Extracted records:
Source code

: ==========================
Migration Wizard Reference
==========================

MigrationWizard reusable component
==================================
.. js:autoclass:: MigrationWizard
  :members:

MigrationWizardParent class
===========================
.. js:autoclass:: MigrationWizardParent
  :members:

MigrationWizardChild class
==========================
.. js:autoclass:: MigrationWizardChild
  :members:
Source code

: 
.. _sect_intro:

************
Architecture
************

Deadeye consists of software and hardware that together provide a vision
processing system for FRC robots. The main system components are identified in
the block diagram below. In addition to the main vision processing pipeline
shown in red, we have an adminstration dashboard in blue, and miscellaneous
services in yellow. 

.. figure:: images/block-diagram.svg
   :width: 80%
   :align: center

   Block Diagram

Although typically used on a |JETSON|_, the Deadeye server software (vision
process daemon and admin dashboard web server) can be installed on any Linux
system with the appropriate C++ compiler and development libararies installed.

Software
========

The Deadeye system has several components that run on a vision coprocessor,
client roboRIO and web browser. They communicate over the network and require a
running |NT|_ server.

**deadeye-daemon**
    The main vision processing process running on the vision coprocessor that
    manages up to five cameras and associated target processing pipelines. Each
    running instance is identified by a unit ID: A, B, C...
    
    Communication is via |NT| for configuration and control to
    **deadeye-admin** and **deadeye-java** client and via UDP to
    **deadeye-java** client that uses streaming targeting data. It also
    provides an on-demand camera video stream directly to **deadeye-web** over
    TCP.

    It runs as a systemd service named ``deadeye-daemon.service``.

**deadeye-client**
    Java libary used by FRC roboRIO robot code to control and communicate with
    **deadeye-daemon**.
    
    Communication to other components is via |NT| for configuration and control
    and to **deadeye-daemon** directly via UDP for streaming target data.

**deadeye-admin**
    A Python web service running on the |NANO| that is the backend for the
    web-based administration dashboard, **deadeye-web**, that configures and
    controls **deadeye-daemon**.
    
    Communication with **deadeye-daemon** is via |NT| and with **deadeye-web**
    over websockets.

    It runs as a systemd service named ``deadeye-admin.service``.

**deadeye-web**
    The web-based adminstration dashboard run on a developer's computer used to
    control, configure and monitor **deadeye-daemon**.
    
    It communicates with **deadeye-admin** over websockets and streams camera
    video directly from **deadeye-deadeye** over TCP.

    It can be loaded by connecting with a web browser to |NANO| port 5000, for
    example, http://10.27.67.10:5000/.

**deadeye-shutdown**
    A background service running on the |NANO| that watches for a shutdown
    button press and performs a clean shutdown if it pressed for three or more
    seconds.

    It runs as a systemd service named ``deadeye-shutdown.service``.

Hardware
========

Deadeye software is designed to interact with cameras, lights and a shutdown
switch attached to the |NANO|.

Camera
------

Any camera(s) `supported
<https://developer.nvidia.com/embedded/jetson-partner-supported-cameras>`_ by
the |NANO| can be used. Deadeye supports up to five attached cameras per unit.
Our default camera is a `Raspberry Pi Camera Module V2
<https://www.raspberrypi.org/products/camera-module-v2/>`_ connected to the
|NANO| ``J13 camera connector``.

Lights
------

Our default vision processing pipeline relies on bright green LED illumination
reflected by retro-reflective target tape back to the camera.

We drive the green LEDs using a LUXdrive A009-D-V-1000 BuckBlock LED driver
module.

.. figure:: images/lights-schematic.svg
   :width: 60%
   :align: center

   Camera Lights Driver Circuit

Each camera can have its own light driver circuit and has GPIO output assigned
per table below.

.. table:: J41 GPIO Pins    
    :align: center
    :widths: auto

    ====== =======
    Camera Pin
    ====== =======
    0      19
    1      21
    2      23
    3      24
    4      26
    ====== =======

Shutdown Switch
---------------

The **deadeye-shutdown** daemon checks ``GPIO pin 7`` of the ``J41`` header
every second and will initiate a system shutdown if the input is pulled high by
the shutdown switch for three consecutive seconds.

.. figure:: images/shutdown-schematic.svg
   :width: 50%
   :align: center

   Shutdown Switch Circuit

**Exercise directions**:
Which lines in the data above contain "coprocessor"? Show each one.

**Reply to the task**:
The Deadeye system has several components that run on a vision coprocessor,
    The main vision processing process running on the vision coprocessor that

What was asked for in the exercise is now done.